Backup Deduplication Explained
Michael Bose, posted on May 22, 2017
Large virtual infrastructures generate a vast amount of backup data that leads to the increase of spending on storage infrastructure: storage appliances themselves and their maintenance. So network administrators are looking for the ways to save storage space. One of the widely-used techniques is backup deduplication.
A concept of deduplication is almost as old as the computer. Its grandparents are the LZ77 and LZ78 compression algorithms that were introduced in 1977 and 1978, respectively. They imply the replacement of repeated data sequences with reference to the original ones. This concept influenced other popular compression methods. The most well-known of these is DEFLATE that is used in PNG image format and ZIP file format. However, we are more interested in how the deduplication works with VM backups and how exactly it helps to save storage space and thus costs spent on infrastructure.
In a nutshell: during the VM backup, data deduplication checks if new blocks of data are identical to those already available in the backup repository. If there are duplicates, they will not be copied, and a reference to the existing data blocks will be created. That’s it.
How much space can data deduplication win? Here’s an example: The minimum system requirements for Windows Server 2016 claim that you need at least 32 gigabytes of free disk space to install the system. If you have ten VMs running this OS, their backup will total at least 320 GB, and this is just a clean operating system, without any applications or databases on it. The odds are that if you need to deploy more than one VM with the same system, you will use a template, and this means that initially, you will have ten identical machines. And this also means that you will get 10 sets of duplicate data blocks. In this example, you will have 1:10 storage space saving ratio. In general, savings ranging from 1:5 to 1:10 are considered to be good.
Backup Deduplication Techniques
The backup deduplication techniques can be split into the categories by the following dimensions:
- Where it is made
- When the deduplication is made
- How it is made
Backup deduplication can be made either on the source or the target side, and those techniques are called Source Side Deduplication and Target Side Deduplication respectively.
The source side deduplication decreases network load because less data would be transferred during the backup. However, it requires a deduplication agent to be installed on each VM. The other drawback is that source side deduplication may slow down VMs due to calculations required for the identification of duplicate data blocks.
The target side deduplication first transfers the data to the backup repository and then performs deduplication. The heavy computing tasks are performed by the software in charge of deduplication.
Backup deduplication can be inline or post-processing. The inline deduplication checks for data duplicates before it is written to a backup repository. This technique requires less storage in a backup repository as it clears backup data stream from redundancies, but it results in longer backup time as the inline deduplication happens during the backup job.Post-processing deduplication processes data after it is written to the backup repository. Obviously, this approach requires more free space in the repository, but backups run faster, and all necessary operations are made afterwards.

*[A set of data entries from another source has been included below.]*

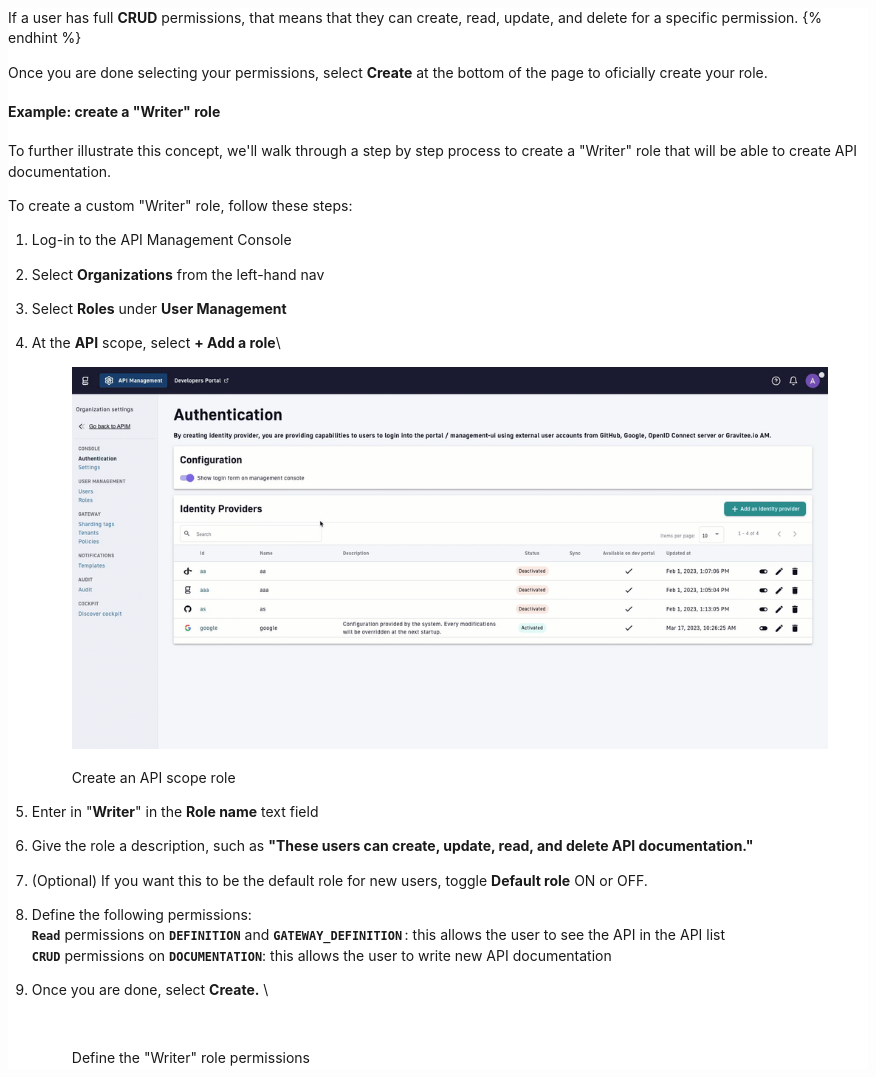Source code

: If a user has full **CRUD** permissions, that means that they can create, read, update, and delete for a specific permission.
{% endhint %}

Once you are done selecting your permissions, select **Create** at the bottom of the page to oficially create your role.

#### Example: create a "Writer" role

To further illustrate this concept, we'll walk through a step by step process to create a "Writer" role that will be able to create API documentation.

To create a custom "Writer" role, follow these steps:

1. Log-in to the API Management Console
2. Select **Organizations** from the left-hand nav
3. Select **Roles** under **User Management**
4.  At the **API** scope, select **+ Add a role**\\

    <figure><img src="../../.gitbook/assets/Add an API scope role.gif" alt=""><figcaption><p>Create an API scope role</p></figcaption></figure>
5. Enter in "**Writer**" in the **Role name** text field
6. Give the role a description, such as **"These users can create, update, read, and delete API documentation."**
7. (Optional) If you want this to be the default role for new users, toggle **Default role** ON or OFF.
8. Define the following permissions:\
   **`Read`** permissions on **`DEFINITION`** and **`GATEWAY_DEFINITION`** : this allows the user to see the API in the API list\
   **`CRUD`** permissions on **`DOCUMENTATION`**: this allows the user to write new API documentation
9.  Once you are done, select **Create.** \\

    <figure><img src="../../.gitbook/assets/Writer role.gif" alt=""><figcaption><p>Define the "Writer" role permissions</p></figcaption></figure>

The most common methods to identify duplicates are the hash-based and modified hash-based ones. In case of hash-based method, the deduplication software divides data into blocks of fixed or variable length and calculates a hash for each of them using cryptographic algorithms such as MD5, SHA-1, or SHA-256. Each of these methods yields a unique fingerprint of the data blocks, so the blocks with similar hashes are considered to be identical. The drawback of this method is that it may require significant computing resources, especially in case of large backups.The modified hash-based method uses simpler hash-generating algorithms such as CRC which produce only 16 bits (compared to that of 256 bits in SHA-256). Then, if the blocks have similar hashes, they are compared byte-by-byte, and if they are completely similar, the blocks are considered to be identical. This method is a bit slower than the hash-based one, but it requires less computing resources.
NAKIVO Backup & Replication uses the target post-processing deduplication with modified hash-based duplicates detection. Depending on the size and structure of a virtual environment, such data deduplication decreases backup size up to ten times.